The water and salt balance regulate the blood pressure in the body, and one of the key roles is played by the kidney. Kidney regulates the water retention and excretion from the body, which in turn determines the volume of blood, influencing blood pressure.
However, according to the revelations of the study by Professor Titze, show that organs and systems of the body, the skin and the immune system, which were never before associated with the levels of water and salt in the body, do influence blood pressure.
"The sodium concentration can be higher in the skin than in blood.

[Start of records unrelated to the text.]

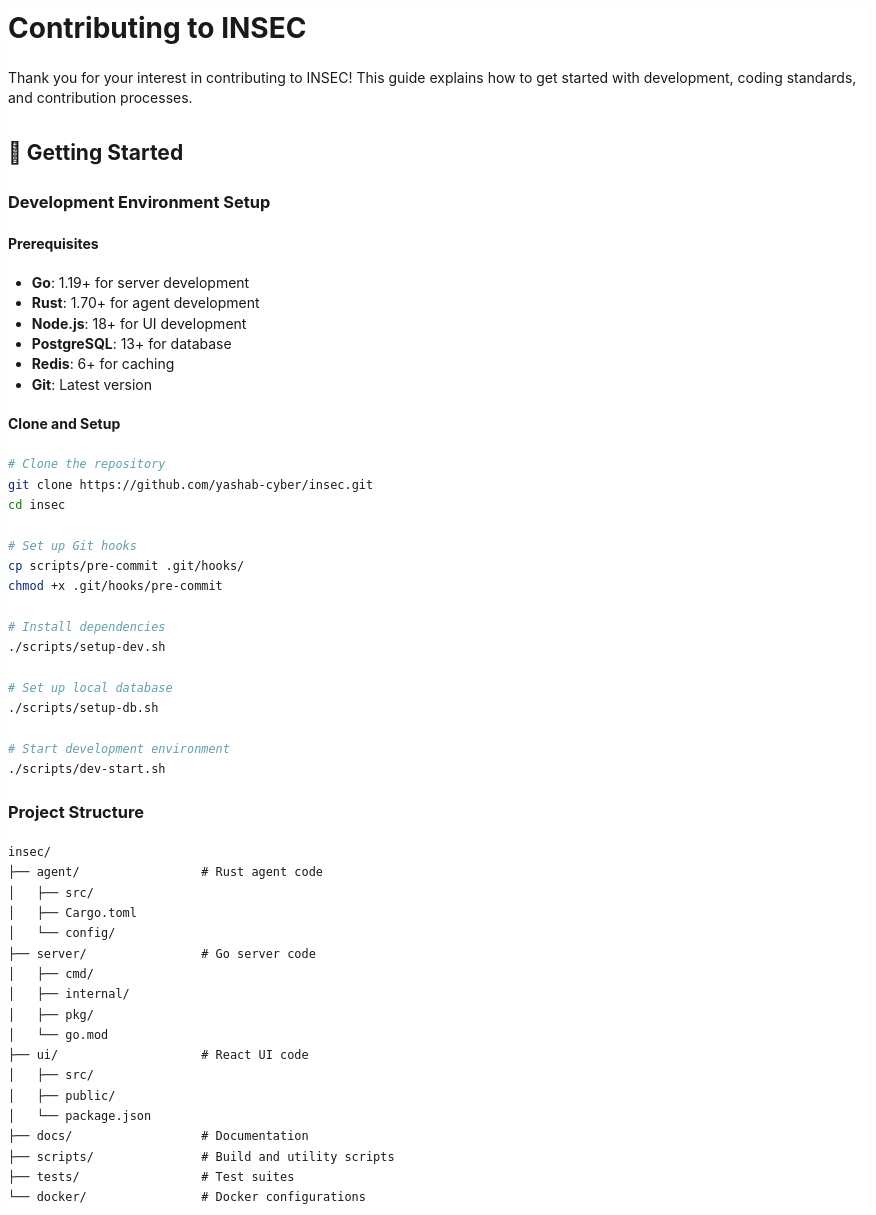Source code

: # Contributing to INSEC

Thank you for your interest in contributing to INSEC! This guide explains how to get started with development, coding standards, and contribution processes.

## 🚀 Getting Started

### Development Environment Setup

#### Prerequisites
- **Go**: 1.19+ for server development
- **Rust**: 1.70+ for agent development
- **Node.js**: 18+ for UI development
- **PostgreSQL**: 13+ for database
- **Redis**: 6+ for caching
- **Git**: Latest version

#### Clone and Setup
```bash
# Clone the repository
git clone https://github.com/yashab-cyber/insec.git
cd insec

# Set up Git hooks
cp scripts/pre-commit .git/hooks/
chmod +x .git/hooks/pre-commit

# Install dependencies
./scripts/setup-dev.sh

# Set up local database
./scripts/setup-db.sh

# Start development environment
./scripts/dev-start.sh
```

### Project Structure
```
insec/
├── agent/                 # Rust agent code
│   ├── src/
│   ├── Cargo.toml
│   └── config/
├── server/                # Go server code
│   ├── cmd/
│   ├── internal/
│   ├── pkg/
│   └── go.mod
├── ui/                    # React UI code
│   ├── src/
│   ├── public/
│   └── package.json
├── docs/                  # Documentation
├── scripts/               # Build and utility scripts
├── tests/                 # Test suites
└── docker/                # Docker configurations
```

This means that not only the kidney regulates sodium balance but that there must be additional mechanisms," Professor Titze explained.
His research team further demonstrated how the immune system is significant for this mechanism: A specific type of immune cells, the macrophages - literally "big eaters" in Greek - recognize high sodium levels in the skin, Medical Xpress reported.
They subsequently activate a gene that in turn ensures that the vascular endothelial growth factor (VEGF-C) is released in large amounts into the skin. VEGF-C controls the growth of lymphatic vessels that transport fluid and sodium. If this factor is released in higher amounts, lymphatic vessels grow into the skin and ensure that the stored sodium can be transported away again, the report said.
While experimenting on mice, the researchers blocked this mechanism, which resulted in them developing high blood pressure.
"The immune cells apparently regulate salt balance and blood pressure," Titze said. "In addition, data from a first clinical study showed that large amounts of salt are stored in the skin of patients with high blood pressure."